**** The data ****
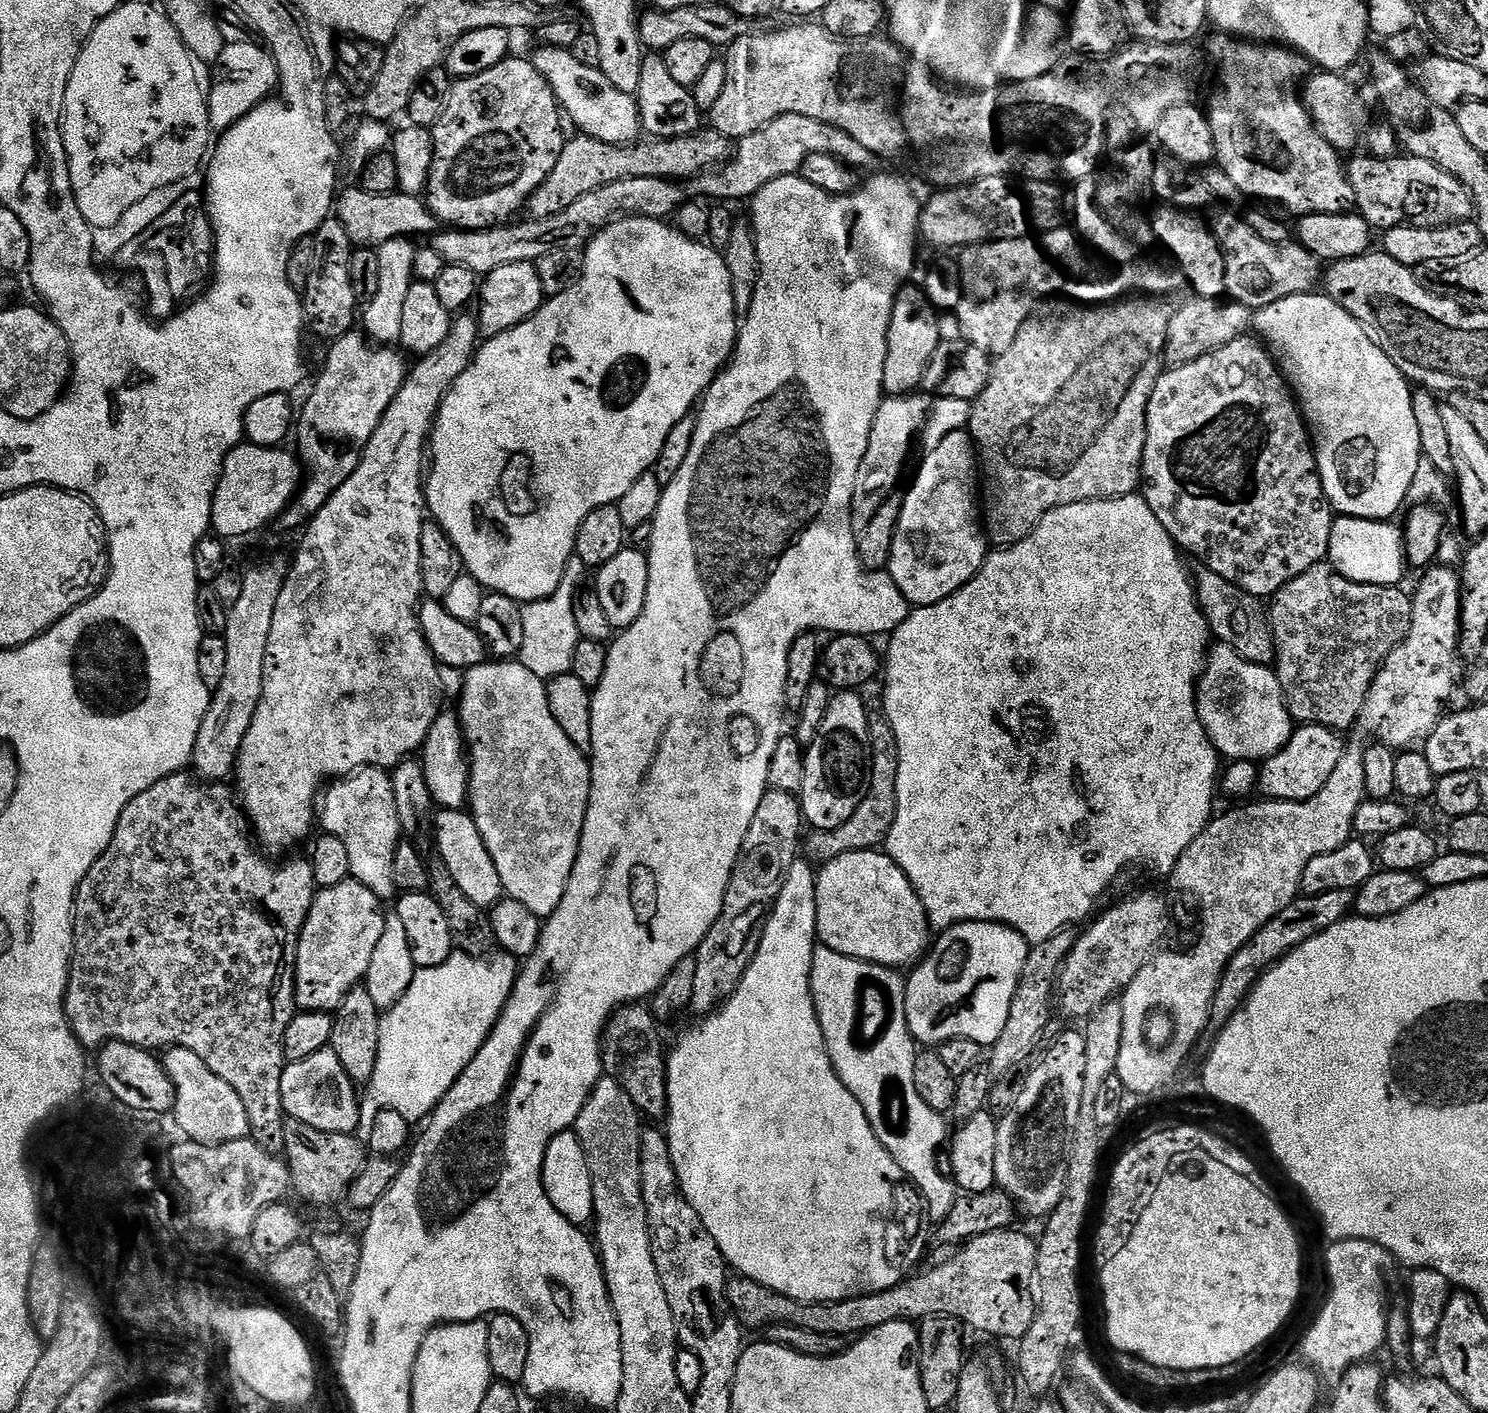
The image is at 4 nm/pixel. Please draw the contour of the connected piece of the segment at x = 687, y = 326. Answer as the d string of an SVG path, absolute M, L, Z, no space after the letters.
M645 216L617 218L612 223L607 224L605 228L600 229L583 249L580 275L576 277L576 281L562 294L545 299L542 307L529 320L522 321L521 324L514 326L508 332L503 332L497 336L485 339L479 345L478 351L473 355L472 363L469 364L467 370L458 378L458 382L454 382L454 386L446 394L446 398L440 407L440 412L436 415L430 437L430 471L426 476L426 508L431 515L432 512L436 515L433 516L435 523L439 524L441 530L447 534L450 542L454 542L454 546L458 550L460 560L465 566L467 575L472 576L488 592L497 592L503 596L508 596L511 600L517 601L521 605L529 604L535 600L546 598L550 594L554 594L554 590L558 590L558 586L562 582L562 574L566 570L566 562L570 562L570 558L576 551L576 535L582 526L582 522L586 522L589 514L602 506L606 506L607 504L619 505L620 499L626 494L626 490L630 490L630 486L634 486L634 482L638 482L638 478L644 475L644 473L655 469L656 459L658 458L658 454L662 454L662 446L666 442L666 438L670 435L670 430L674 430L674 426L678 426L678 422L682 422L682 418L690 415L693 409L697 407L698 401L708 391L709 386L716 381L717 376L720 375L731 357L732 349L736 346L737 335L738 313L734 306L734 292L732 290L732 283L730 282L730 270L726 266L723 255L717 249L713 248L711 244L699 240L691 240L689 236L681 234L671 223L664 220L651 220Z

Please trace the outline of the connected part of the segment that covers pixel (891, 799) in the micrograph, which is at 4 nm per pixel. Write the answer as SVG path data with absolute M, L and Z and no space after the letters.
M872 714L868 717L868 733L872 743L872 777L868 779L868 793L862 798L858 810L850 814L842 826L829 832L809 831L802 844L802 852L813 865L823 866L847 852L867 852L876 850L887 841L894 826L898 810L898 742L887 716Z

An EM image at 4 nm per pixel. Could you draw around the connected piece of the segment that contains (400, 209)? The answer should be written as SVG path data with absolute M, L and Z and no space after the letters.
M359 186L342 192L334 204L334 216L346 234L350 234L353 245L377 249L381 244L390 242L390 238L428 238L437 231L436 215L428 209L427 203L420 196L411 196L399 190L390 194L370 194Z

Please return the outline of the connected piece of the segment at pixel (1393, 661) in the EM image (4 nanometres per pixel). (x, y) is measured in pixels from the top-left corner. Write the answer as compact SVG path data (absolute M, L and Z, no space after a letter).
M1443 566L1429 567L1421 576L1424 577L1416 592L1411 593L1410 634L1382 662L1370 686L1370 694L1366 694L1358 721L1359 731L1364 731L1366 735L1372 736L1368 738L1393 750L1408 750L1427 740L1440 717L1445 715L1444 703L1451 698L1452 691L1458 688L1456 643L1460 640L1460 578L1451 567Z

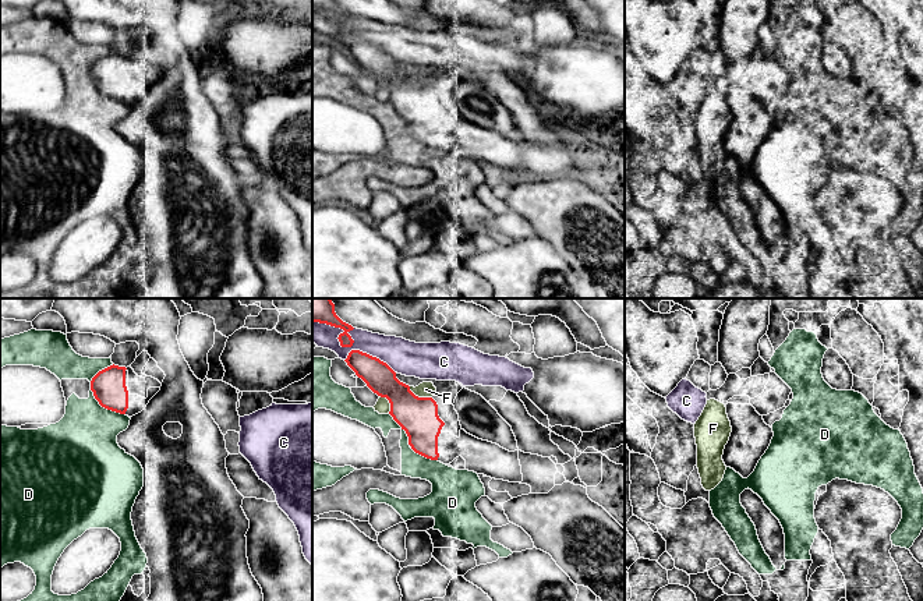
****
## Task instructions
Pictures must be left out of the answer, which should be exactly the lines from the one holding "An EM image" through the last line of the entries above, both included; please add nothing.

## Response to the exercise
An EM image at 4 nm per pixel. Could you draw around the connected piece of the segment that contains (400, 209)? The answer should be written as SVG path data with absolute M, L and Z and no space after the letters.
M359 186L342 192L334 204L334 216L346 234L350 234L353 245L377 249L381 244L390 242L390 238L428 238L437 231L436 215L428 209L427 203L420 196L411 196L399 190L390 194L370 194Z

Please return the outline of the connected piece of the segment at pixel (1393, 661) in the EM image (4 nanometres per pixel). (x, y) is measured in pixels from the top-left corner. Write the answer as compact SVG path data (absolute M, L and Z, no space after a letter).
M1443 566L1429 567L1421 576L1424 577L1416 592L1411 593L1410 634L1382 662L1370 686L1370 694L1366 694L1358 721L1359 731L1364 731L1366 735L1372 736L1368 738L1393 750L1408 750L1427 740L1440 717L1445 715L1444 703L1451 698L1452 691L1458 688L1456 643L1460 640L1460 578L1451 567Z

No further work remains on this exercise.